*TASK OBJECTIVE:* Once you have located the line containing "129: (25, 182)" in the material below, return it exactly along with each line after it through the line containing "145: (173, 237)".

*RAW DATA:*
━━━━━━━━
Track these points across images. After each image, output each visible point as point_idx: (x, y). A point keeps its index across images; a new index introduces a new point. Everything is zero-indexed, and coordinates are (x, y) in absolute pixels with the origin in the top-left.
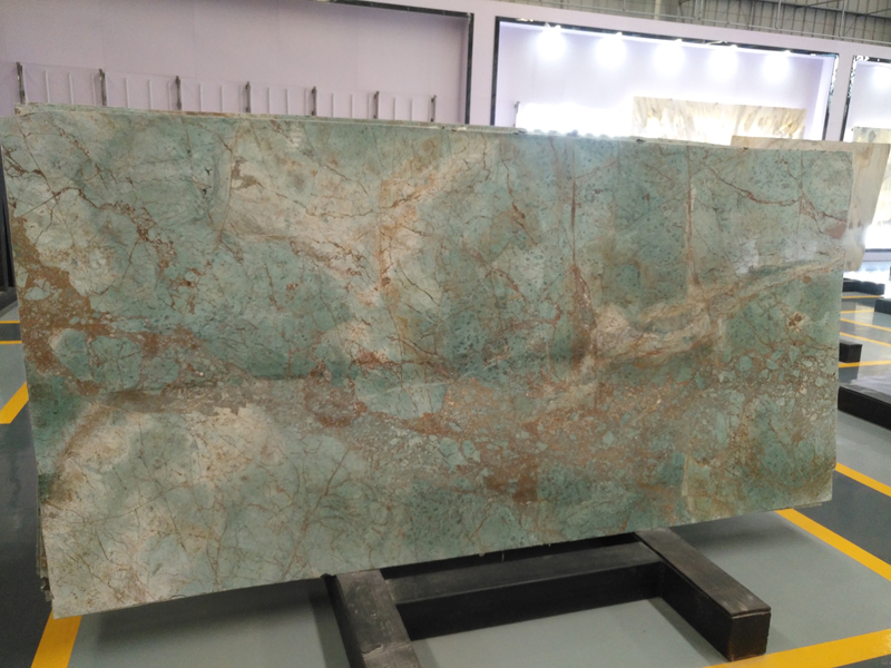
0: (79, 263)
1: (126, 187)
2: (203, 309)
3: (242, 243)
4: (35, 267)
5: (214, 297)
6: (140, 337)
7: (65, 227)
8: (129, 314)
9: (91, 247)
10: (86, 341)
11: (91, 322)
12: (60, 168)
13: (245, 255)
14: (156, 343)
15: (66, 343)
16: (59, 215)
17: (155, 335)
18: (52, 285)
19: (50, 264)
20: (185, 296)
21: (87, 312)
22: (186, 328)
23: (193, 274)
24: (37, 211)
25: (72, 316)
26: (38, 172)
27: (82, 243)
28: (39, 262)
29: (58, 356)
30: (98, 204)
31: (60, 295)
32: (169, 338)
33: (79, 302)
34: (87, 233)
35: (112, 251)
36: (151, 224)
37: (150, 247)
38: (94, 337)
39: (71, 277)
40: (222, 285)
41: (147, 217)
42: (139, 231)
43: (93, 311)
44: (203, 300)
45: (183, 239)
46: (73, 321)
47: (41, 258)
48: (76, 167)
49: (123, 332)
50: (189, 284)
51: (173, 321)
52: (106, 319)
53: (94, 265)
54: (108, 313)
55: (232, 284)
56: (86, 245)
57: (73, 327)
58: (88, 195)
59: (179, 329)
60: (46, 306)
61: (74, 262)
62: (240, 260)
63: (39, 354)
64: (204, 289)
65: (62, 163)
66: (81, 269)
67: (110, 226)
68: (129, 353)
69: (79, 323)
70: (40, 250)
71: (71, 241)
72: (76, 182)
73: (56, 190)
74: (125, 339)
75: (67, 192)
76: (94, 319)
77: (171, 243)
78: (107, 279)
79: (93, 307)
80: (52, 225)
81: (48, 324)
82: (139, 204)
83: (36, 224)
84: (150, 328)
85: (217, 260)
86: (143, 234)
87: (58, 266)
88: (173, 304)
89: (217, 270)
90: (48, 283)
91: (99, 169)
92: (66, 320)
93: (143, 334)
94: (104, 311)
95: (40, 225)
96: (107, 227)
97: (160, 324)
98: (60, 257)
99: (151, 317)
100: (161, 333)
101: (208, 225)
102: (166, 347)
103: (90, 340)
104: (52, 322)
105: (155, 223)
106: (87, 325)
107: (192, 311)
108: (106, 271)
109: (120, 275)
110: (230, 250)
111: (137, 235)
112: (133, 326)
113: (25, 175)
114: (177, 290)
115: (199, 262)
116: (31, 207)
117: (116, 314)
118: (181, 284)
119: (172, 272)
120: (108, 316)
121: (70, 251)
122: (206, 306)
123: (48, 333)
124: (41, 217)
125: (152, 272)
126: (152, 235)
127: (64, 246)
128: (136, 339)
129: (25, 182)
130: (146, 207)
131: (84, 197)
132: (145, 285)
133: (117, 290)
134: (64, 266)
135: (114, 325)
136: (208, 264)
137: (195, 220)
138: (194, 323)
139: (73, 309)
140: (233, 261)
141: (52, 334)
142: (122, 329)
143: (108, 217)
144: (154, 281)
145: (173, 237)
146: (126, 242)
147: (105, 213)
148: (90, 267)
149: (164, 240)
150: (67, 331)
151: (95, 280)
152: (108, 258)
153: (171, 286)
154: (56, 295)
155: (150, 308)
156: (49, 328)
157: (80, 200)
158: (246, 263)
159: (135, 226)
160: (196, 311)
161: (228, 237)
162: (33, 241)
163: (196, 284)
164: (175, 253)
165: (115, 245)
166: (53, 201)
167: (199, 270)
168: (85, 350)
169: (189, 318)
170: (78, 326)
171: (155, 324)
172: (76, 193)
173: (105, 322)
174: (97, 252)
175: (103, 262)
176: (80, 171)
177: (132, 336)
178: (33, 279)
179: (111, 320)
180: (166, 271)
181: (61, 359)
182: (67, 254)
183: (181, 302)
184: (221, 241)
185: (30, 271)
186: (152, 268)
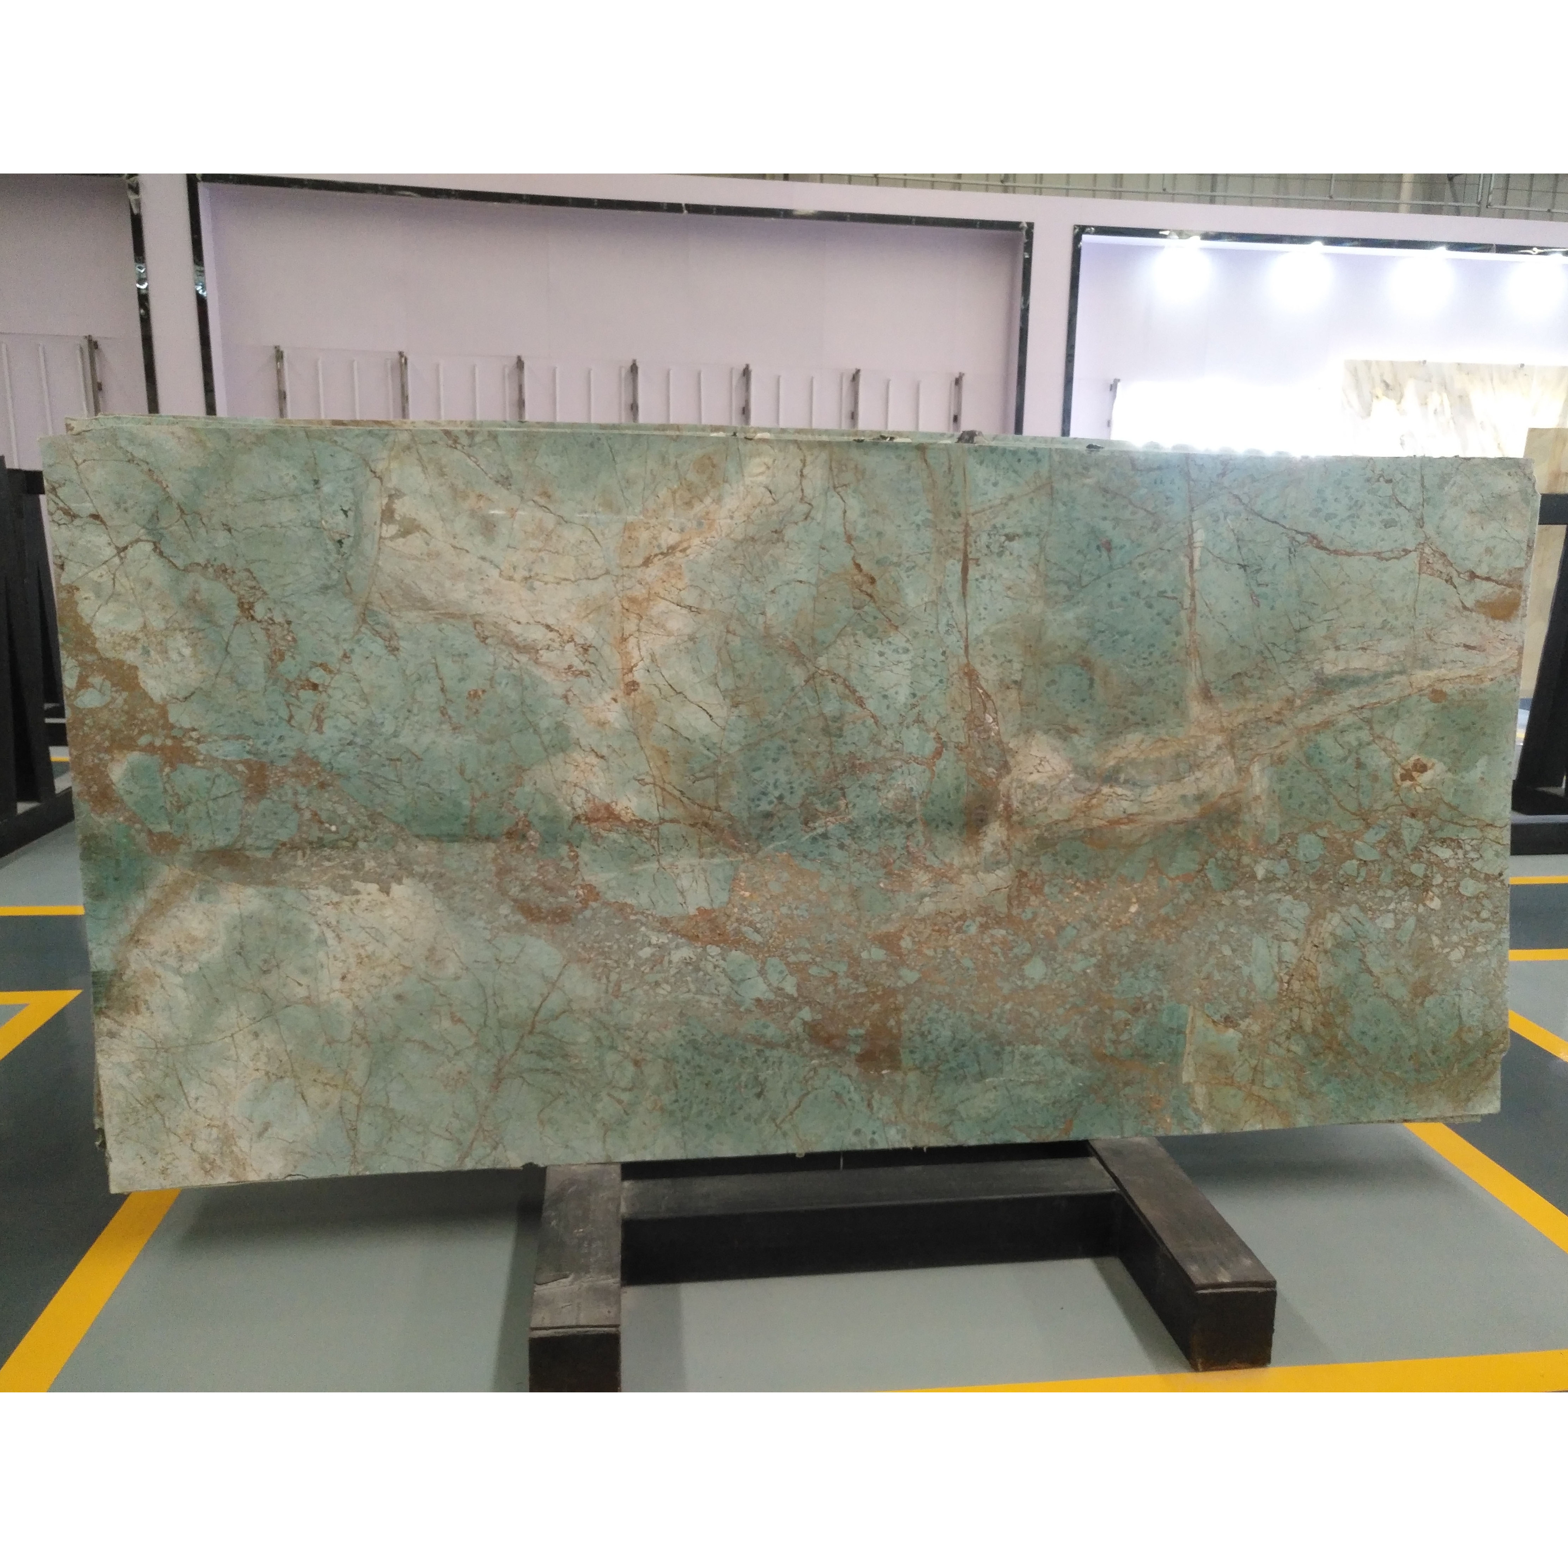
0: (152, 653)
1: (222, 538)
2: (336, 727)
3: (398, 625)
4: (89, 658)
5: (355, 708)
6: (240, 767)
7: (132, 599)
8: (224, 732)
9: (170, 629)
10: (162, 771)
11: (169, 742)
12: (126, 510)
13: (402, 643)
14: (265, 777)
15: (133, 774)
16: (124, 580)
17: (263, 766)
18: (113, 685)
19: (110, 655)
20: (310, 707)
21: (164, 727)
22: (310, 755)
23: (322, 672)
24: (94, 576)
25: (141, 733)
26: (96, 517)
27: (157, 622)
28: (94, 651)
29: (122, 792)
30: (179, 563)
31: (125, 701)
32: (284, 770)
33: (153, 711)
34: (164, 607)
35: (200, 635)
36: (259, 594)
37: (255, 628)
38: (174, 768)
39: (141, 675)
40: (366, 690)
41: (254, 583)
42: (241, 605)
43: (173, 727)
44: (336, 712)
45: (306, 617)
46: (143, 740)
47: (98, 645)
48: (150, 508)
49: (214, 759)
50: (315, 687)
51: (290, 745)
52: (191, 738)
53: (174, 656)
54: (194, 730)
55: (381, 688)
56: (163, 626)
57: (143, 750)
58: (167, 551)
59: (300, 757)
60: (105, 716)
61: (146, 652)
62: (394, 650)
63: (95, 788)
64: (338, 695)
65: (130, 503)
66: (157, 663)
67: (198, 598)
68: (224, 791)
69: (151, 744)
70: (97, 632)
71: (141, 620)
72: (150, 532)
73: (121, 544)
74: (218, 770)
75: (136, 546)
76: (174, 738)
77: (289, 623)
78: (193, 677)
79: (172, 720)
80: (114, 596)
81: (107, 744)
82: (241, 563)
83: (91, 595)
84: (255, 754)
85: (358, 650)
86: (246, 608)
87: (121, 657)
88: (291, 717)
89: (358, 665)
90: (108, 683)
91: (182, 511)
92: (132, 739)
93: (245, 763)
94: (187, 725)
95: (98, 596)
96: (195, 601)
97: (270, 748)
98: (125, 644)
99: (258, 736)
100: (272, 762)
101: (345, 595)
102: (279, 784)
103: (167, 770)
104: (113, 741)
105: (265, 593)
106: (162, 748)
107: (319, 730)
108: (192, 666)
109: (212, 672)
110: (378, 633)
111: (237, 612)
112: (230, 750)
113: (77, 522)
114: (297, 697)
115: (331, 654)
116: (85, 569)
117: (205, 731)
118: (303, 687)
119: (289, 667)
120: (194, 734)
121: (140, 635)
122: (342, 722)
123: (107, 757)
124: (99, 584)
125: (260, 668)
126: (260, 611)
127: (131, 627)
128: (236, 772)
129: (77, 533)
130: (252, 567)
131: (161, 554)
132: (250, 687)
133: (208, 695)
134: (131, 657)
135: (202, 748)
136: (345, 656)
137: (325, 589)
138: (322, 748)
139: (144, 722)
140: (385, 651)
141: (112, 759)
142: (215, 754)
143: (195, 582)
144: (262, 682)
145: (292, 614)
146: (222, 622)
147: (192, 577)
148: (168, 659)
149: (279, 619)
150: (135, 756)
151: (176, 678)
152: (194, 646)
153: (288, 690)
154: (120, 701)
155: (256, 723)
156: (108, 750)
157: (154, 558)
158: (402, 654)
159: (235, 596)
160: (325, 728)
161: (375, 613)
162: (87, 621)
163: (326, 687)
164: (294, 640)
165: (207, 625)
166: (117, 560)
167: (332, 667)
168: (160, 785)
169: (314, 741)
170: (150, 749)
171: (263, 748)
172: (149, 547)
173: (189, 743)
174: (179, 636)
175: (187, 651)
176: (155, 517)
177: (229, 766)
178: (87, 677)
179: (198, 741)
180: (281, 667)
181: (126, 798)
182: (136, 639)
183: (302, 715)
184: (364, 621)
185: (82, 664)
186: (259, 661)
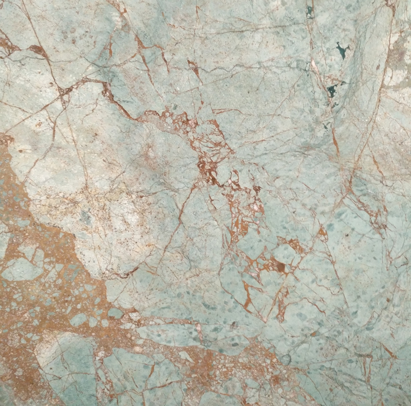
0: (93, 219)
1: (186, 80)
2: (300, 315)
5: (326, 294)
6: (184, 355)
7: (73, 153)
8: (169, 315)
9: (113, 192)
11: (105, 323)
14: (211, 367)
16: (65, 130)
17: (210, 354)
19: (45, 220)
20: (271, 290)
21: (100, 306)
22: (266, 345)
23: (290, 249)
24: (31, 123)
25: (75, 312)
27: (101, 184)
28: (28, 214)
32: (235, 361)
34: (110, 165)
35: (151, 199)
36: (224, 151)
38: (108, 351)
39: (79, 244)
40: (341, 274)
41: (219, 139)
42: (201, 165)
43: (110, 306)
44: (303, 298)
45: (278, 183)
46: (77, 320)
47: (32, 208)
48: (102, 39)
49: (155, 345)
50: (281, 267)
51: (243, 334)
52: (130, 320)
53: (118, 224)
54: (135, 311)
55: (359, 272)
56: (107, 188)
57: (75, 330)
58: (119, 95)
59: (254, 347)
61: (85, 217)
62: (380, 227)
64: (307, 278)
66: (96, 231)
67: (151, 154)
68: (163, 381)
69: (85, 325)
70: (31, 193)
71: (82, 180)
72: (100, 70)
73: (65, 85)
74: (159, 357)
76: (112, 318)
77: (257, 189)
78: (138, 251)
79: (110, 298)
80: (54, 149)
82: (206, 113)
84: (202, 342)
85: (337, 226)
86: (207, 170)
88: (249, 301)
89: (335, 245)
92: (65, 318)
93: (190, 350)
94: (127, 306)
95: (35, 148)
96: (147, 157)
97: (220, 336)
98: (62, 208)
99: (207, 322)
100: (221, 351)
101: (330, 158)
102: (227, 376)
103: (101, 354)
104: (43, 320)
105: (232, 151)
106: (98, 329)
107: (280, 317)
108: (137, 237)
109: (161, 245)
110: (364, 207)
111: (196, 173)
112: (175, 336)
114: (258, 278)
115: (304, 229)
116: (21, 116)
117: (147, 314)
118: (266, 267)
119: (252, 243)
120: (134, 316)
121: (80, 198)
122: (309, 310)
124: (37, 134)
125: (218, 243)
126: (223, 173)
127: (70, 187)
128: (178, 359)
130: (219, 119)
131: (111, 98)
132: (203, 265)
133: (153, 271)
134: (68, 223)
135: (143, 332)
136: (321, 232)
137: (307, 148)
138: (282, 338)
139: (78, 299)
142: (156, 339)
143: (149, 135)
144: (218, 258)
145: (261, 179)
146: (177, 185)
147: (145, 129)
148: (110, 227)
149: (245, 183)
150: (66, 337)
151: (118, 251)
152: (142, 213)
153: (247, 270)
154: (53, 274)
155: (207, 306)
157: (103, 103)
158: (390, 234)
159: (196, 154)
160: (287, 316)
162: (21, 178)
163: (293, 269)
164: (261, 209)
165: (159, 188)
166: (59, 105)
167: (302, 244)
168: (92, 370)
169: (273, 329)
170: (84, 330)
171: (213, 335)
172: (97, 89)
173: (128, 326)
174: (125, 199)
175: (133, 219)
177: (171, 353)
179: (139, 324)
180: (242, 241)
182: (75, 203)
183: (262, 300)
184: (350, 191)
186: (217, 233)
━━━━━━━━
*REPLY:*
129: (25, 182)
130: (146, 207)
131: (84, 197)
132: (145, 285)
133: (117, 290)
134: (64, 266)
135: (114, 325)
136: (208, 264)
137: (195, 220)
138: (194, 323)
139: (73, 309)
140: (233, 261)
141: (52, 334)
142: (122, 329)
143: (108, 217)
144: (154, 281)
145: (173, 237)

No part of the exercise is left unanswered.